Quote the passage on the Kerch Strait Cable in full, word for word.

___ Passage ___

Justin Sherman from the Atlantic Council writes:
"In the current crisis, observers should watch the one submarine cable that carries global internet traffic directly into Ukraine: the Kerch Strait Cable, laid in 2014 by Rostelecom, the Russian state-owned telecommunications company. After the annexation, Crimean internet service providers (ISPs) began using the cable to route internet traffic through Russia. Because the most immediate impact of cutting it would be to internet communications in Crimea itself, the Kremlin may be less likely to damage this cable."
"Yet if the standoff over Ukraine intensifies, the Kremlin might calculate that such a move is worth the risk if it could be combined with other actions to disrupt internet communications in the rest of the country, too. In that scenario, Russian military and intelligence assets in Crimea could have their internet access disrupted (which would perhaps give Ukraine a reason to target that infrastructure). But at the same time, targeting the cable while targeting other infrastructure outside Crimea could create panic in the rest of Ukraine and limit the international community’s visibility into further Russian actions—well in line with the Kremlin’s willingness to accept some costs to invade and forcibly exert control over Ukraine."

___ Provided records ___

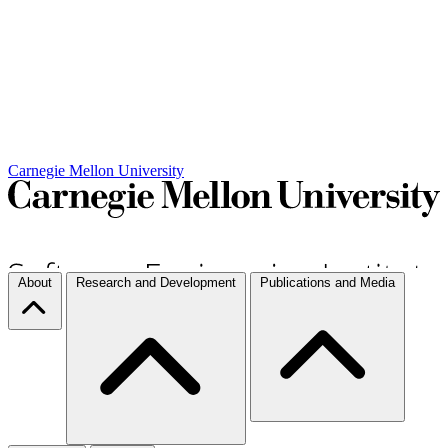
Carnegie Mellon University
About
Research and Development
Publications and Media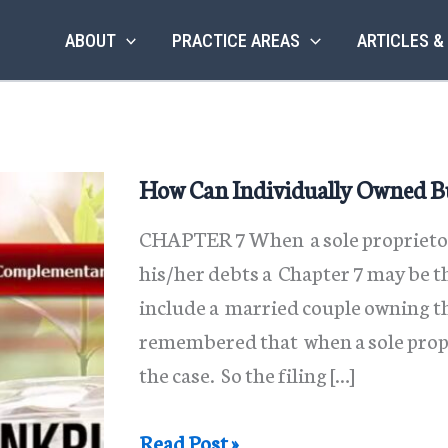
ABOUT
PRACTICE AREAS
ARTICLES &
How Can Individually Owned Bu
CHAPTER 7 When a sole proprietor
his/her debts a Chapter 7 may be th
include a married couple owning th
remembered that when a sole proprie
the case. So the filing […]
How
Read Post »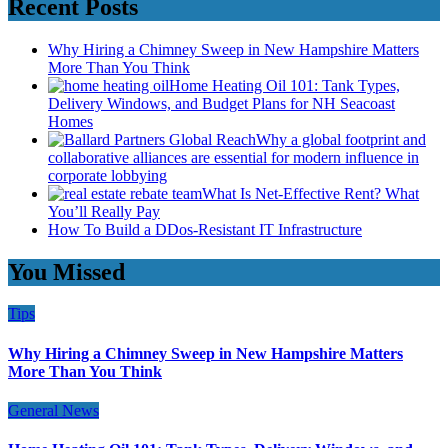
Recent Posts
Why Hiring a Chimney Sweep in New Hampshire Matters
More Than You Think
Home Heating Oil 101: Tank Types,
Delivery Windows, and Budget Plans for NH Seacoast
Homes
Why a global footprint and
collaborative alliances are essential for modern influence in
corporate lobbying
What Is Net-Effective Rent? What
You’ll Really Pay
How To Build a DDos-Resistant IT Infrastructure
You Missed
Tips
Why Hiring a Chimney Sweep in New Hampshire Matters
More Than You Think
General News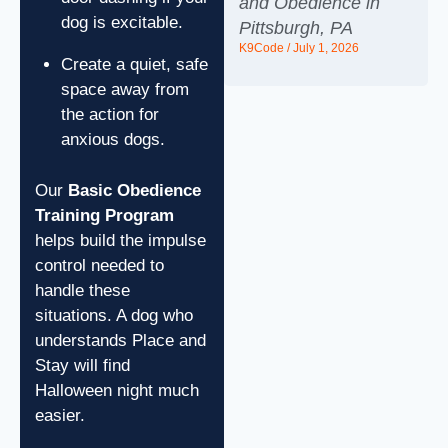
and Obedience in
dog is excitable.
Pittsburgh, PA
K9Code
July 1, 2026
Create a quiet, safe
space away from
the action for
anxious dogs.
Our
Basic Obedience
Training Program
helps build the impulse
control needed to
handle these
situations. A dog who
understands Place and
Stay will find
Halloween night much
easier.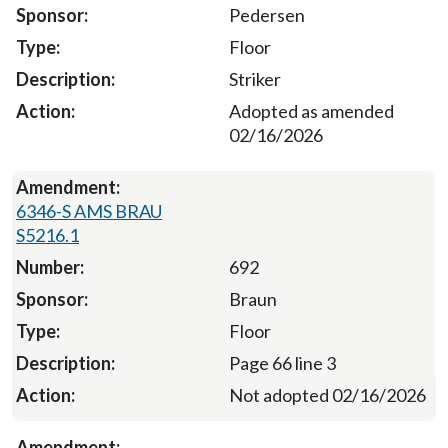
Pedersen
Floor
Striker
Adopted as amended
02/16/2026
6346-S AMS BRAU
S5216.1
692
Braun
Floor
Page 66 line 3
Not adopted 02/16/2026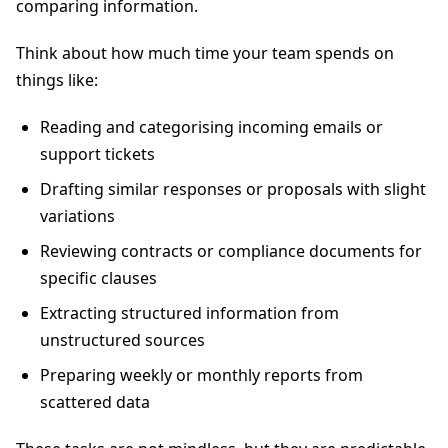
comparing information.
Think about how much time your team spends on
things like:
Reading and categorising incoming emails or
support tickets
Drafting similar responses or proposals with slight
variations
Reviewing contracts or compliance documents for
specific clauses
Extracting structured information from
unstructured sources
Preparing weekly or monthly reports from
scattered data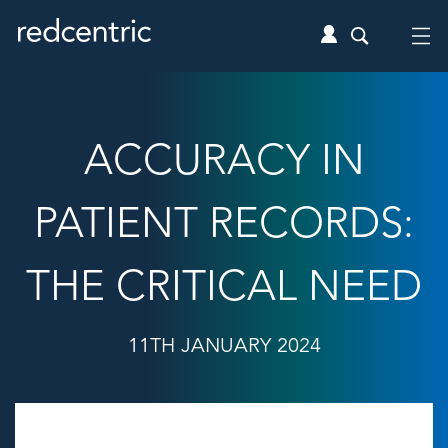
ACCURACY IN
PATIENT RECORDS:
THE CRITICAL NEED
11TH JANUARY 2024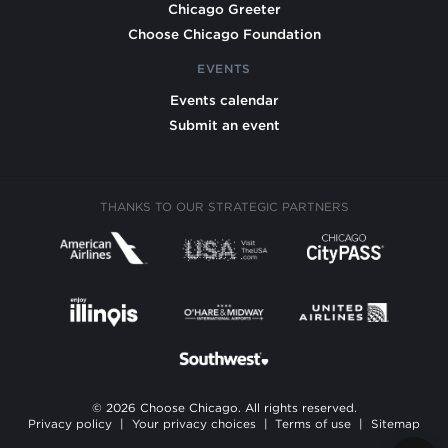
Chicago Greeter
Choose Chicago Foundation
EVENTS
Events calendar
Submit an event
THANKS TO OUR STRATEGIC PARTNERS
© 2026 Choose Chicago. All rights reserved.
Privacy policy
|
Your privacy choices
|
Terms of use
|
Sitemap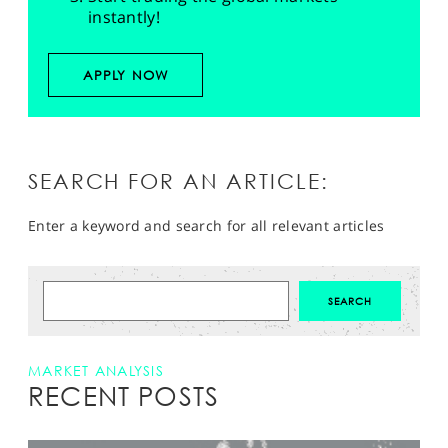
instantly!
APPLY NOW
SEARCH FOR AN ARTICLE:
Enter a keyword and search for all relevant articles
MARKET ANALYSIS
RECENT POSTS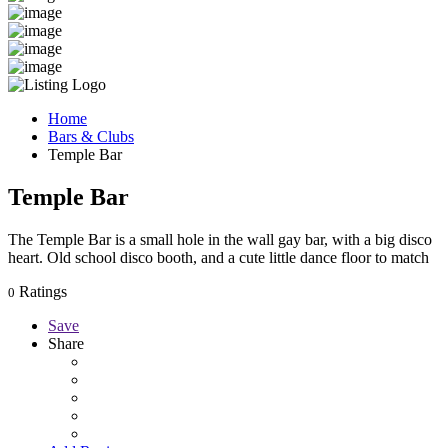
Home
Bars & Clubs
Temple Bar
Temple Bar
The Temple Bar is a small hole in the wall gay bar, with a big disco
heart. Old school disco booth, and a cute little dance floor to match
Ratings
0
Save
Share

___

● **Reply to the task**
Justin Sherman from the Atlantic Council writes:
"In the current crisis, observers should watch the one submarine cable that carries global internet traffic directly into Ukraine: the Kerch Strait Cable, laid in 2014 by Rostelecom, the Russian state-owned telecommunications company. After the annexation, Crimean internet service providers (ISPs) began using the cable to route internet traffic through Russia. Because the most immediate impact of cutting it would be to internet communications in Crimea itself, the Kremlin may be less likely to damage this cable."
"Yet if the standoff over Ukraine intensifies, the Kremlin might calculate that such a move is worth the risk if it could be combined with other actions to disrupt internet communications in the rest of the country, too. In that scenario, Russian military and intelligence assets in Crimea could have their internet access disrupted (which would perhaps give Ukraine a reason to target that infrastructure). But at the same time, targeting the cable while targeting other infrastructure outside Crimea could create panic in the rest of Ukraine and limit the international community’s visibility into further Russian actions—well in line with the Kremlin’s willingness to accept some costs to invade and forcibly exert control over Ukraine."